=== Reading text ===

Questions can only be answered when the questions themselves can be framed in words. Thus, we can only ask questions and get answers regarding facts about the world, and not about anything transcendent. 
We feel that even when all possible scientific questions have been answered, the problems of life remain completely untouched. Of course there are then no questions left, and this itself is the answer.
For an answer which cannot be expressed, the question too cannot be expressed. The riddle does not exist. If a question can be put at all, then it can also be answered. 
Skepticism is not irrefutable, but palpably senseless, if it would doubt where a question cannot be asked. For doubt can only exist where there is a question; a question only where there is an answer, and this only where something can be said.
Specifically, Wittgenstein limits propositions to making claims, true or false, about how things stand in the world, which is the business of natural science. To think of philosophy as made up of propositions is a common error. The role of philosophy is not to state truths about the universe, but to clarify the truths stated by the other sciences. The business of philosophy is not of saying, but of showing: philosophy clarifies the logical structure of our propositions that is clouded by everyday language. Philosophy is an "activity" and not one of the natural sciences. Since philosophy cannot step outside the boundaries of language, it should act as a watchdog at those boundaries, clarifying vague propositions. He concludes that the only correct method in philosophy is to confine oneself to what can be spoken, and, whenever others try to say the unsayable (ethics, aesthetics, metaphysics, etc.), to point out to them that they are speaking nonsense. Wittgenstein asserts that most philosophical confusion arises from trying to speak about things that can only be shown. 
Without philosophy thoughts are, as it were, cloudy and indistinct: its task is to make them clear and to give them sharp boundaries. 
Philosophy limits the disputable sphere of natural science. It should limit the thinkable and thereby the unthinkable. It should limit the unthinkable from within through the thinkable. It will mean the unspeakable by clearly displaying the speakable. Everything that can be thought at all can be thought clearly. Everything that can be said can be said clearly.
Anything transcendental can’t be said because there is no perspective external to the world from which we can talk about the world or its contents generally. For Wittgenstein, ethical `propositions' are absolute judgments of value of the form, ethics pervades all of life; Ethics are transcendental because no aspect of life is untouched by ethics. Our attitude toward the world shapes the world we live in. Thus, we cannot talk about ethics since logical language can only reflect the world, any discussion of the mystical that which lies outside of the metaphysical subject's world, is meaningless. Actions are not good or bad because of their consequences, but because of the overall attitude toward life that they embody. While the exercise of the will has no direct effect on the world itself, this exercise of the will defines the kind of world a person inhabits: 
"The world of the happy man is a different one from that of the unhappy man".

=== Given records ===

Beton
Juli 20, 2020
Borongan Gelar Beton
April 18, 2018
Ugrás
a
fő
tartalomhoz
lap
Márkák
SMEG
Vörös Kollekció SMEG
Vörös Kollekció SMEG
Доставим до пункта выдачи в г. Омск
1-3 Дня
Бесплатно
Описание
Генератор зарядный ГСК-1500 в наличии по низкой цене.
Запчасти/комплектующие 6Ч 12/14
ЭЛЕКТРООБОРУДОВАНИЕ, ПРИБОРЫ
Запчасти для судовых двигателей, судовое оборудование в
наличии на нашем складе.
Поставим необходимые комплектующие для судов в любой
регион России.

===

Exercise tasks:
• 1. Transcribe the Wittgenstein passage starting at "We feel that" and ending at "also be answered.".
• 2. Using the Wittgenstein passage, mark each statement yes or no and quote the words that settle it: (a) Philosophy is counted among the natural sciences. (b) Any question that can be put at all can also be answered. (c) Actions are good or bad because of their consequences.
• 3. Render this sentence from the Wittgenstein passage in French: "Everything that can be said can be said clearly."
Rely on the Wittgenstein passage alone; the data plays no part.

Results in order:
• 1.
We feel that even when all possible scientific questions have been answered, the problems of life remain completely untouched. Of course there are then no questions left, and this itself is the answer.
For an answer which cannot be expressed, the question too cannot be expressed. The riddle does not exist. If a question can be put at all, then it can also be answered.

• 2.
(a) No: "not one of the natural sciences"
(b) Yes: "If a question can be put at all, then it can also be answered."
(c) No: "Actions are not good or bad because of their consequences, but because of the overall attitude toward life that they embody."

• 3. Tout ce qui peut être dit peut être dit clairement.